Tout se conjugue pour qu'on ignore l'état de santé réel des intérimaires. Le dosimètre utilisé en France enregistre l'irradiation étape par étape. Insuffisant. Ce qui explique les faibles chiffres officiels. Pour la première fois, à la demande de l'Organisation mondiale de la santé, une grande enquête épidémiologique vient d'être lancée en France, en Grande-Bretagne, au Canada et aux Etats-Unis sur les rapports entre faibles doses d'irradiation et cancer. Les résultats sont d'autant plus attendus qu'on estime, depuis l'étude américano-japonaise sur Hiroshima, que même les petites quantités se révèlent cancérigènes, à terme.
On se trouve, en effet, dans un système que syndicats et médecins surnomment la «gestion par la dose». Electricité de France cherche à faire exécuter ses travaux de maintenance de plus en plus rapidement. Les entreprises sous-traitantes pressent leurs salariés. Or l'Union européenne veut faire passer la dose moyenne annuelle de 50 à 20 millisieverts par an. En clair, on devrait diminuer l'exposition aux faibles rayonnements de plus de la moitié. Et équiper les ouvriers d'un système qui enregistrerait les doses reçues au fil des années, tout en préservant le secret médical.
Pour Bernard Dupraz, directeur du parc nucléaire d'EDF, ces accusations arrivent à contretemps.
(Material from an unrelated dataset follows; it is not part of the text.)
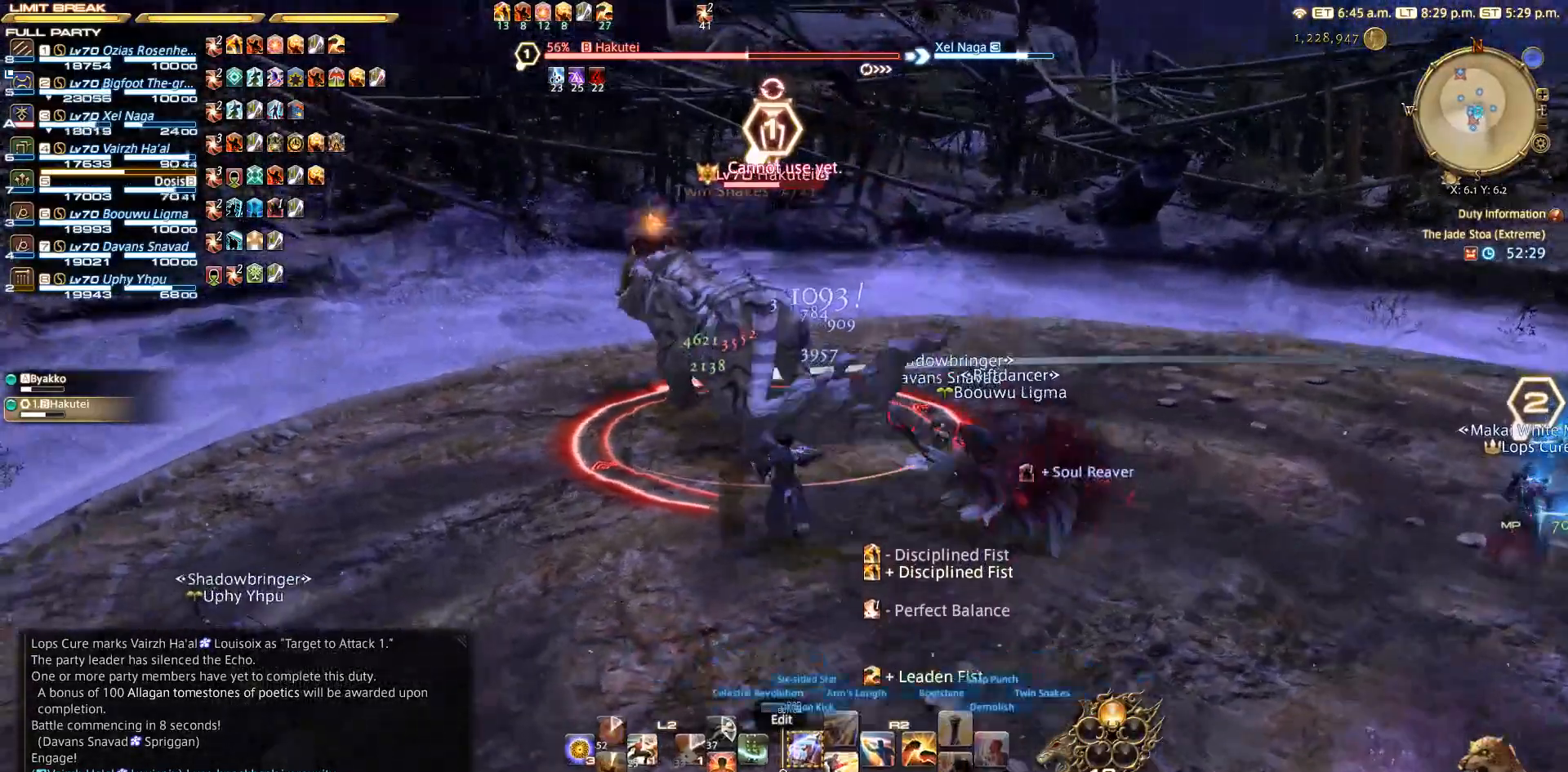
{"buttons": ["CIRCLE"], "left_stick": "up", "right_stick": "center", "events": [[50, "R2", "down"], [67, "DPAD_LEFT", "down"], [183, "DPAD_LEFT", "up"], [350, "left_stick", "up"], [367, "R2", "up"], [500, "CIRCLE", "down"]]}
Sa société vient justement de signer avec les entreprises prestataires une «charte de progrès» où chacun s'engage à améliorer les conditions économiques, sociales et sanitaires de la maintenance. Les sous-traitants choisis seront les «mieux-disants» - ceux qui offrent les meilleures garanties - et non plus les moins chers, comme c'était le cas jusque-là. Les stages de formation et la préparation des chantiers seront renforcés. EDF devra signer des contrats sur plusieurs années, afin que les entreprises associées soient plus au fait des opérations en cours. L'exemple vient d'Amérique. Là-bas, on applique, dans les centrales, une nouvelle méthodologie appliquée au risque, appelée Alara, pour «As low as reasonably achievable» (aussi bas qu'il est possible). «Quand un chantier est bien préparé, six mois à l'avance, on gagne sur tous les plans: sécurité, santé et coûts», affirme Dupraz.
Pour la première fois, la semaine dernière, tous les acteurs du nucléaire étaient réunis à Paris pour condamner la «gestion par la dose» et partager leurs expériences de formation. «Un tournant», concluait Claude Birraux. A condition de ne pas en rester aux voeux pieux.